-------- INPUT DATA

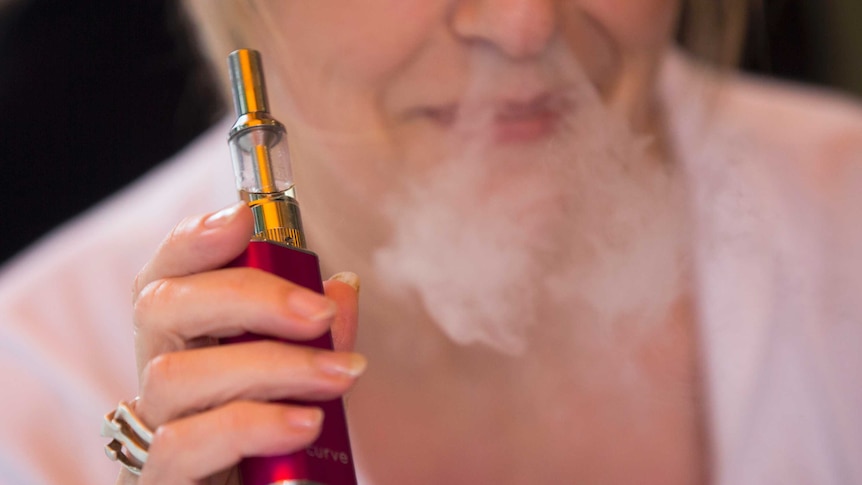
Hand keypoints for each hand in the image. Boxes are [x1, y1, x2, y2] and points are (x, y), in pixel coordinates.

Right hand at [120, 202, 363, 484]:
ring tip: (336, 377)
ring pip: (175, 376)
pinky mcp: (160, 478)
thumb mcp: (307, 375)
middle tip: (318, 314)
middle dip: (248, 297)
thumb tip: (342, 287)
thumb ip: (318, 333)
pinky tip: (306, 423)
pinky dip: (251, 425)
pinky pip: (182, 445)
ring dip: (268, 367)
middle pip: (163, 307)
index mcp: (187, 336)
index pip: (167, 272)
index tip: (241, 219)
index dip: (195, 239)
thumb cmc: (280, 436)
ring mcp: (153, 426)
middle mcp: (159, 371)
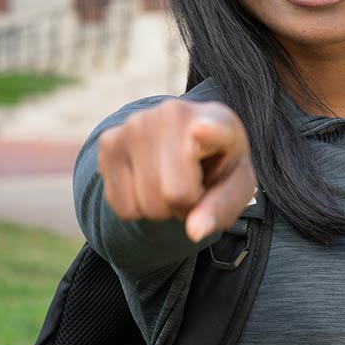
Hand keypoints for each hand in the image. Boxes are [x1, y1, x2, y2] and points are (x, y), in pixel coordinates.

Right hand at [96, 101, 257, 242]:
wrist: (185, 145)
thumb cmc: (217, 167)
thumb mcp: (235, 189)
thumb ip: (221, 209)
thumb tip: (194, 231)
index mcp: (219, 122)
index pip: (213, 128)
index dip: (209, 131)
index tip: (201, 130)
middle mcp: (173, 113)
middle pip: (175, 194)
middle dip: (185, 205)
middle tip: (192, 187)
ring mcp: (136, 124)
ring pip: (146, 205)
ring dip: (161, 208)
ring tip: (172, 183)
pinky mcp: (109, 140)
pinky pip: (121, 206)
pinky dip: (136, 209)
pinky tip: (149, 182)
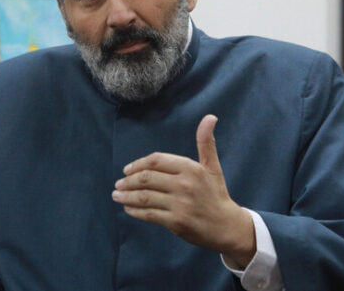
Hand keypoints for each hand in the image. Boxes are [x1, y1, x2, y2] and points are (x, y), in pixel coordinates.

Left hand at [112, 114, 256, 267]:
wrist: (227, 227)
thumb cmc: (216, 194)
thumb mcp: (212, 167)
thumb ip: (206, 142)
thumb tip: (210, 117)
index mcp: (190, 168)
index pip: (156, 161)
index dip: (138, 164)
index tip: (126, 170)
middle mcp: (184, 185)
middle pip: (147, 178)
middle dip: (128, 181)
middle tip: (118, 184)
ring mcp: (180, 204)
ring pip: (144, 197)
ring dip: (126, 196)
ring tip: (116, 195)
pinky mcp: (176, 222)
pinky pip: (149, 214)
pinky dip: (134, 211)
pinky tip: (128, 208)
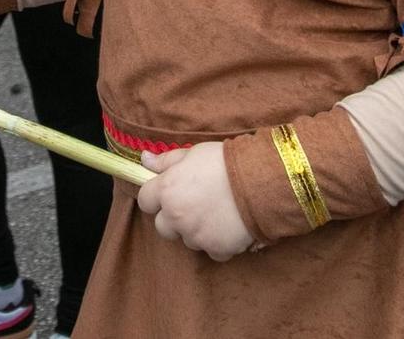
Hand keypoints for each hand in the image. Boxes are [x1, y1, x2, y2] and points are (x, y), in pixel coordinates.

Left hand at [136, 143, 256, 260]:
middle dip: (173, 219)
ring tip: (217, 213)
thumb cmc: (225, 161)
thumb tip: (144, 159)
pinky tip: (229, 226)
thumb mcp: (193, 153)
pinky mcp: (216, 249)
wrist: (260, 180)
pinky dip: (217, 242)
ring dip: (196, 230)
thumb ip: (166, 160)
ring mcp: (195, 235)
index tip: (169, 192)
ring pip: (187, 239)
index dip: (156, 196)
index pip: (145, 200)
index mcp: (167, 190)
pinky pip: (211, 251)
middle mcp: (176, 216)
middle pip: (162, 227)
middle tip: (194, 205)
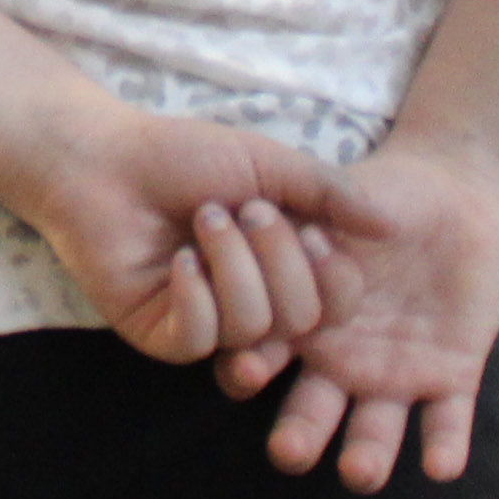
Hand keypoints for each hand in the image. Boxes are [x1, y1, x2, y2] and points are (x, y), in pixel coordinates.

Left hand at [0, 96, 331, 365]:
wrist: (105, 158)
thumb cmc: (186, 157)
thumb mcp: (270, 165)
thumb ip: (330, 193)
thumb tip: (393, 225)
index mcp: (287, 268)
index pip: (338, 303)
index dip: (331, 273)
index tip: (305, 224)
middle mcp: (256, 303)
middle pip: (302, 319)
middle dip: (275, 258)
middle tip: (241, 210)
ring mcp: (210, 325)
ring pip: (253, 329)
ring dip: (230, 265)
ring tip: (201, 220)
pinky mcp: (165, 336)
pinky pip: (200, 341)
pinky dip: (194, 294)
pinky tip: (177, 259)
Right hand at [250, 139, 498, 490]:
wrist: (453, 199)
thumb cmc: (385, 193)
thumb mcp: (340, 199)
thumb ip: (313, 213)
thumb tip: (276, 207)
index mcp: (308, 323)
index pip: (268, 357)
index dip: (253, 368)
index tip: (246, 372)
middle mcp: (345, 363)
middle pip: (314, 412)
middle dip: (300, 434)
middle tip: (289, 452)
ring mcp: (396, 375)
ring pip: (376, 430)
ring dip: (367, 456)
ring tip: (360, 473)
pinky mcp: (451, 376)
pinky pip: (447, 420)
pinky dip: (445, 445)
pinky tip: (442, 466)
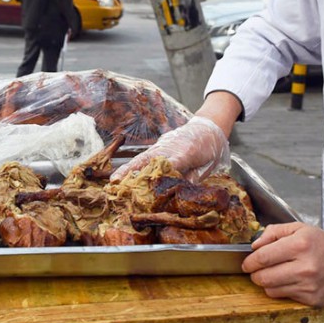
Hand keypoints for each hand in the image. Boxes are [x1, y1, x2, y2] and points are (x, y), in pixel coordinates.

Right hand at [110, 115, 229, 181]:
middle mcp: (172, 147)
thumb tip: (178, 194)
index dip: (159, 173)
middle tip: (117, 183)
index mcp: (187, 152)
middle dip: (133, 172)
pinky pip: (145, 156)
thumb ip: (192, 179)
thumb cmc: (209, 149)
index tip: (147, 183)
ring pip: (144, 157)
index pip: (172, 163)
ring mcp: (163, 145)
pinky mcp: (159, 146)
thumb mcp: (206, 166)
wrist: (209, 128)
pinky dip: (133, 166)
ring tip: (114, 181)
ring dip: (128, 169)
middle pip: (150, 159)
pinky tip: (123, 175)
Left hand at [242, 224, 323, 306]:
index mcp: (300, 245)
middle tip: (256, 270)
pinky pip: (284, 297)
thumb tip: (255, 246)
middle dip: (255, 274)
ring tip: (273, 274)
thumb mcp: (300, 228)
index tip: (247, 263)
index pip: (263, 257)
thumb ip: (274, 232)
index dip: (250, 262)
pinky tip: (289, 281)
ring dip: (266, 283)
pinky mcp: (312, 300)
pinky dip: (281, 290)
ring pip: (271, 290)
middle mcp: (305, 267)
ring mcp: (309, 286)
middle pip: (263, 277)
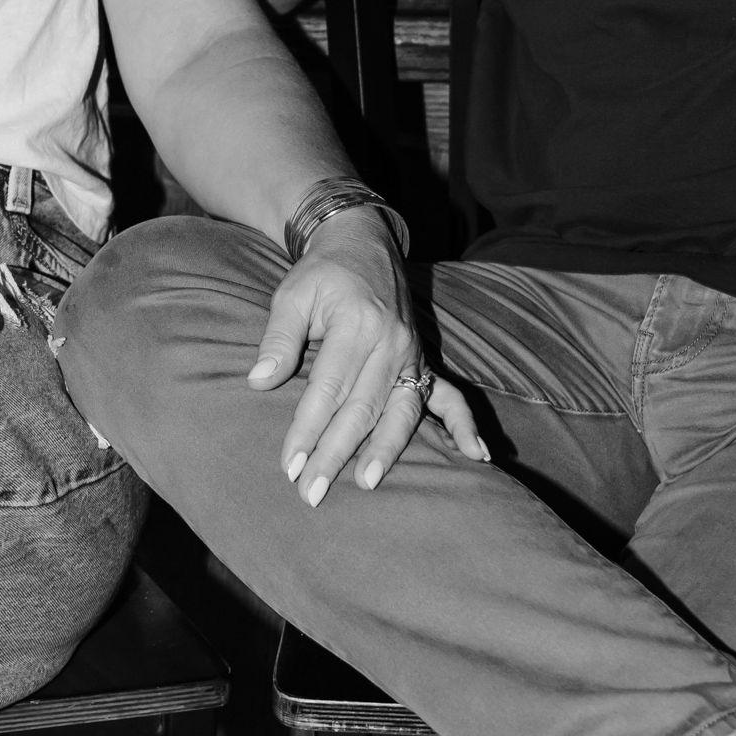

----------------

_WHAT IS BEING ASKED_
Among the records above, a stretch begins at the line containing "ring tip: (336, 377)" and ends at the line containing "index mcp: (187, 336)". Restate that stretch word for word, and nothing else.

_RESULT FOR THIS TASK_
ring tip: (336, 377)
ring pip: (175, 376)
pinky mcp: (160, 478)
thumb mcp: (307, 375)
middle tip: (318, 314)
middle dip: (248, 297)
thumb tip: (342, 287)
thumb ip: (318, 333)
pinky tip: (306, 423)
pinky dip: (251, 425)
pinky pip: (182, 445)
ring dip: (268, 367)
middle pip: (163, 307)
index mcp: (187, 336)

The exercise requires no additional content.